## Quoted text

Chapter 10 Exercises: Bayesian Thinking for Bettors

Instructions: Complete all exercises in the parts assigned by your instructor. Show all work for calculation problems. For programming challenges, include comments explaining your logic and provide sample output. For analysis and research problems, cite your sources where applicable.


Part A: Conceptual Understanding

Each problem is worth 5 points. Answer in complete sentences unless otherwise directed.


Exercise A.1 --- Bayesian vs. Frequentist Reasoning

Explain the fundamental philosophical difference between Bayesian and frequentist approaches to probability. In your answer, address (a) how each framework defines probability, (b) how each handles the concept of a "true parameter," (c) why the Bayesian approach is more natural for sports bettors who update beliefs as a season progresses, and (d) one practical limitation of the Bayesian approach.


Exercise A.2 --- The Role of Priors

Explain what a prior distribution represents in Bayesian inference. Then address: (a) What is an informative prior and when should you use one? (b) What is an uninformative (diffuse) prior and when is it appropriate? (c) How does the prior's influence diminish as sample size grows? (d) Give a sports betting example where the choice of prior would meaningfully affect predictions in the first four weeks of a season but not by Week 12.


Exercise A.3 --- Bayes' Theorem in Words

State Bayes' theorem and explain each component (prior, likelihood, evidence, posterior) using the following concrete example: Before the season, you believe an NFL team has a 45% chance of making the playoffs. After they start 4-1, you want to update that estimate. Map each component of Bayes' theorem to this specific scenario, even if you cannot compute exact numbers.


Exercise A.4 --- Conjugate Priors

Explain the concept of conjugate priors and why they are computationally convenient. For each of the following likelihood-prior pairs, name the conjugate prior and describe a sports application:

(a) Binomial likelihood (e.g., number of wins in $n$ games)

(b) Poisson likelihood (e.g., goals scored per game)

(c) Normal likelihood with known variance (e.g., point differential)

Explain why conjugate priors are less important in the age of computational Bayesian methods (MCMC, variational inference) but still useful for building intuition.

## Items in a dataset
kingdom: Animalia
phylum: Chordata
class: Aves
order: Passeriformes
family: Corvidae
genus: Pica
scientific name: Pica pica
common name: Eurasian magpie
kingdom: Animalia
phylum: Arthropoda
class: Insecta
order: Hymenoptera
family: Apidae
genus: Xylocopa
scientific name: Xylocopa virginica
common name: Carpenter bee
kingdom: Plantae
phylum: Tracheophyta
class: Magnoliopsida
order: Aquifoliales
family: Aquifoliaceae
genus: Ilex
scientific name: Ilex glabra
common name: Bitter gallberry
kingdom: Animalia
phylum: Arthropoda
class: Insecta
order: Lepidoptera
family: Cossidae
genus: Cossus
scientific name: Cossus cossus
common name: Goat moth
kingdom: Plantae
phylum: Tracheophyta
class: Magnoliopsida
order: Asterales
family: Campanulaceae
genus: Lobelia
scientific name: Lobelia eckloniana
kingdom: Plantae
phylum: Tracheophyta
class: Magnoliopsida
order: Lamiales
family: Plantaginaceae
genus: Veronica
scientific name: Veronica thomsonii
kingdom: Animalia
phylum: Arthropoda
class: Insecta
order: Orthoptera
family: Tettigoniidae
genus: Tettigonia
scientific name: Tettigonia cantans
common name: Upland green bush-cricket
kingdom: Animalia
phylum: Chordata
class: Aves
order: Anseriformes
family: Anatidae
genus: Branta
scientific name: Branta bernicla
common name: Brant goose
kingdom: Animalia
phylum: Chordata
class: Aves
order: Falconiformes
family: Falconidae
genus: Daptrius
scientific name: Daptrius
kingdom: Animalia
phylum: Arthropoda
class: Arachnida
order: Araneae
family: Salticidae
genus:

## Exercise objective
In the Bayesian exercises, what preseason chance of making the playoffs does Exercise A.3 assign to the NFL team? The items aren't needed for this.

## Finished answer
45%